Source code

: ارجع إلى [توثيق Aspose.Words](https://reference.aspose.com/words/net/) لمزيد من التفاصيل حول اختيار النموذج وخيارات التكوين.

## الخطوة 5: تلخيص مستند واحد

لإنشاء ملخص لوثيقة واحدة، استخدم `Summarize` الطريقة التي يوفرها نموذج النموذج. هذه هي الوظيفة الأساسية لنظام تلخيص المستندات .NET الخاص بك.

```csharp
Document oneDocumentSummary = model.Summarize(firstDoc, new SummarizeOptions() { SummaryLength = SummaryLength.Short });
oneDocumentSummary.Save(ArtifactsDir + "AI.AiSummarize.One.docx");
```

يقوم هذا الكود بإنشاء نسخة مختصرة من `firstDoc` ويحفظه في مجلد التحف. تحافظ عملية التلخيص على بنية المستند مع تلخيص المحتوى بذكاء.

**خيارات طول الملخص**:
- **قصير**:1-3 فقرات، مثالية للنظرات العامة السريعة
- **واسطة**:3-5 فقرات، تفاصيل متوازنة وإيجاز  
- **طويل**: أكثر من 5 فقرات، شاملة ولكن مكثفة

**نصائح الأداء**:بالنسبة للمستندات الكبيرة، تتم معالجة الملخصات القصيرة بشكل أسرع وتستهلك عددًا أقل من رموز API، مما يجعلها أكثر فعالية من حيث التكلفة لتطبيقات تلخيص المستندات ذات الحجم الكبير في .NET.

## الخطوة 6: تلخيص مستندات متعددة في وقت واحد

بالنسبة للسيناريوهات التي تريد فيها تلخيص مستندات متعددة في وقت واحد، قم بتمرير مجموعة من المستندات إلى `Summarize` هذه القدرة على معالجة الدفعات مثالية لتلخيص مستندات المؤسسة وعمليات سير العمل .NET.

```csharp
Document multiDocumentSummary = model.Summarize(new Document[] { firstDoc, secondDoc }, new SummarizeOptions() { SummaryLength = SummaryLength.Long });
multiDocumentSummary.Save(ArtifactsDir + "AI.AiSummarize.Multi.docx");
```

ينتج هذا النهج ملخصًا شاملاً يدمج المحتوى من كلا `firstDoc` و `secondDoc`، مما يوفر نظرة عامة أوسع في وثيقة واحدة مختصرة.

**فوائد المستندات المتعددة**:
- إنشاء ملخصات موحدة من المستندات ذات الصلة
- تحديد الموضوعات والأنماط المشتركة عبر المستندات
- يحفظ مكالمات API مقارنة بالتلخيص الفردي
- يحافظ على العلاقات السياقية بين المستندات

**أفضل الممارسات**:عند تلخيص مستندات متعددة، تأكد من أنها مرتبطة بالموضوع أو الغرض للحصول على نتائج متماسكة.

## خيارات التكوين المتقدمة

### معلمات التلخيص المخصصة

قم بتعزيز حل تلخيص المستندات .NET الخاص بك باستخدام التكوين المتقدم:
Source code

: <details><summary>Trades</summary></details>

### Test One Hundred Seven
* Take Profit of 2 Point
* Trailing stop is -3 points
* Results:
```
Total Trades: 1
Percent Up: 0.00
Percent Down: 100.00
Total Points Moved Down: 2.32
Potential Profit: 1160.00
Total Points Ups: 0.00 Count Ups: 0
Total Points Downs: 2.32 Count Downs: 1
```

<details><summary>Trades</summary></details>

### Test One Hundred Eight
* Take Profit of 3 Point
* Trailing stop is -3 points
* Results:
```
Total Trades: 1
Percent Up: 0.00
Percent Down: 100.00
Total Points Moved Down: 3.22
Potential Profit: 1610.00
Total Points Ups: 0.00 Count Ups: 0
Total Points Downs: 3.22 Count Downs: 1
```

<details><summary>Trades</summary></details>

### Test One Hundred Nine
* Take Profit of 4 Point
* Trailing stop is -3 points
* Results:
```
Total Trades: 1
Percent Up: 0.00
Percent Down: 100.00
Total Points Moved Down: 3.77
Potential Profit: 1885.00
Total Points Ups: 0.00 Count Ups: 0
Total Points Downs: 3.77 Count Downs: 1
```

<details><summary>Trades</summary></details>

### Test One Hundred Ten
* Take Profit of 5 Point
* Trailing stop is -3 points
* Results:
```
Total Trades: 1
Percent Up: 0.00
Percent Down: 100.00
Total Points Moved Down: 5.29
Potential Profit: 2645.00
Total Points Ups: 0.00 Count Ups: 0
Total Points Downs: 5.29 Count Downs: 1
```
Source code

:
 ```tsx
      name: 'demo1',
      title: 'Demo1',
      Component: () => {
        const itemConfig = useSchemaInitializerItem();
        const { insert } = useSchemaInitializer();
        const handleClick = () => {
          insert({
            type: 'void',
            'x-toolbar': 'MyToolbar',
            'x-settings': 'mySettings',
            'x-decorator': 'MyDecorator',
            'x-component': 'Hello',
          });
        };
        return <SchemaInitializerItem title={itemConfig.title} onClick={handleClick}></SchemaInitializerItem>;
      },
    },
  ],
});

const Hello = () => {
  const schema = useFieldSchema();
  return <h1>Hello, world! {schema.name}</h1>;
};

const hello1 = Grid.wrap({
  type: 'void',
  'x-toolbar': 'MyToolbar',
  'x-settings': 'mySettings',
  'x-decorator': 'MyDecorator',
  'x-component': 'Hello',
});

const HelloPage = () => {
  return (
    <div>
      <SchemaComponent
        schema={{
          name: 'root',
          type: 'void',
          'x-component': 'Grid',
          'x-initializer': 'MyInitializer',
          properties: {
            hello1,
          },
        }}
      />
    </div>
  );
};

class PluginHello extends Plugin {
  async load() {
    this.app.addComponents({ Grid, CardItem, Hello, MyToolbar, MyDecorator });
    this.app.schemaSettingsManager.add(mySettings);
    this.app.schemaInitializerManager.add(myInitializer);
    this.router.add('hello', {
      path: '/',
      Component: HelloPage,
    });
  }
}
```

Assignment
Each line from the start of the records through the line holding "Profit of 2 Point" must be returned exactly; nothing else belongs in the answer.

Written solution
Source code

: ارجع إلى [توثيق Aspose.Words](https://reference.aspose.com/words/net/) لمزيد من التفاصيل حول اختيار النموذج وخيارات التكوين.

## الخطوة 5: تلخيص مستند واحد

لإنشاء ملخص لوثيقة واحدة، استخدم `Summarize` الطريقة التي يوفرها نموذج النموذج. هذه هي الوظيفة الأساسية لنظام تلخيص المستندات .NET الخاص بك.

```csharp
Document oneDocumentSummary = model.Summarize(firstDoc, new SummarizeOptions() { SummaryLength = SummaryLength.Short });
oneDocumentSummary.Save(ArtifactsDir + "AI.AiSummarize.One.docx");
```

يقوم هذا الكود بإنشاء نسخة مختصرة من `firstDoc` ويحفظه في مجلد التحف. تحافظ عملية التلخيص على بنية المستند مع تلخيص المحتوى بذكاء.

**خيارات طول الملخص**:
- **قصير**:1-3 فقرات، مثالية للنظرات العامة السريعة
- **واسطة**:3-5 فقرات، تفاصيل متوازنة وإيجاز  
- **طويل**: أكثر من 5 فقرات، شاملة ولكن مكثفة

**نصائح الأداء**:بالنسبة للمستندات الكبيرة، تتم معالجة الملخصات القصيرة بشكل أسرع وتستهلك عددًا أقل من رموز API، مما يجعلها أكثر فعالية من حيث التكلفة لتطبيقات تلخيص المستندات ذات الحجم الكبير في .NET.

## الخطوة 6: تلخيص مستندات متعددة في وقت واحد

بالنسبة للسيناريوهات التي تريد فيها تلخيص مستندات متعددة في وقت واحد، قم بتمرير مجموعة من المستندات إلى `Summarize` هذه القدرة على معالجة الدفعات مثالية لتلخيص مستندات المؤسسة وعمليات سير العمل .NET.

```csharp
Document multiDocumentSummary = model.Summarize(new Document[] { firstDoc, secondDoc }, new SummarizeOptions() { SummaryLength = SummaryLength.Long });
multiDocumentSummary.Save(ArtifactsDir + "AI.AiSummarize.Multi.docx");
```

ينتج هذا النهج ملخصًا شاملاً يدمج المحتوى من كلا `firstDoc` و `secondDoc`، مما يوفر نظرة عامة أوسع في وثيقة واحدة مختصرة.

**فوائد المستندات المتعددة**:
- إنشاء ملخصات موحدة من المستندات ذات الصلة
- تحديد الموضوعات والأنماط المشتركة عبر المستندات
- يحفظ مكالمات API مقارنة بالتلخيص الفردي
- يحافظ على العلاقات السياقية بين المستندات

**أفضل الممارسات**:عند تلخيص مستندات متعددة، تأكد من أنها مرتبطة بالموضوع أو الغرض للحصول على نتائج متماسكة.

## خيارات التكوين المتقدمة

### معلمات التلخيص المخصصة

قم بتعزيز حل تلخيص المستندات .NET الخاص بك باستخدام التكوين المتقدم:
Source code

: <details><summary>Trades</summary></details>

### Test One Hundred Seven
* Take Profit of 2 Point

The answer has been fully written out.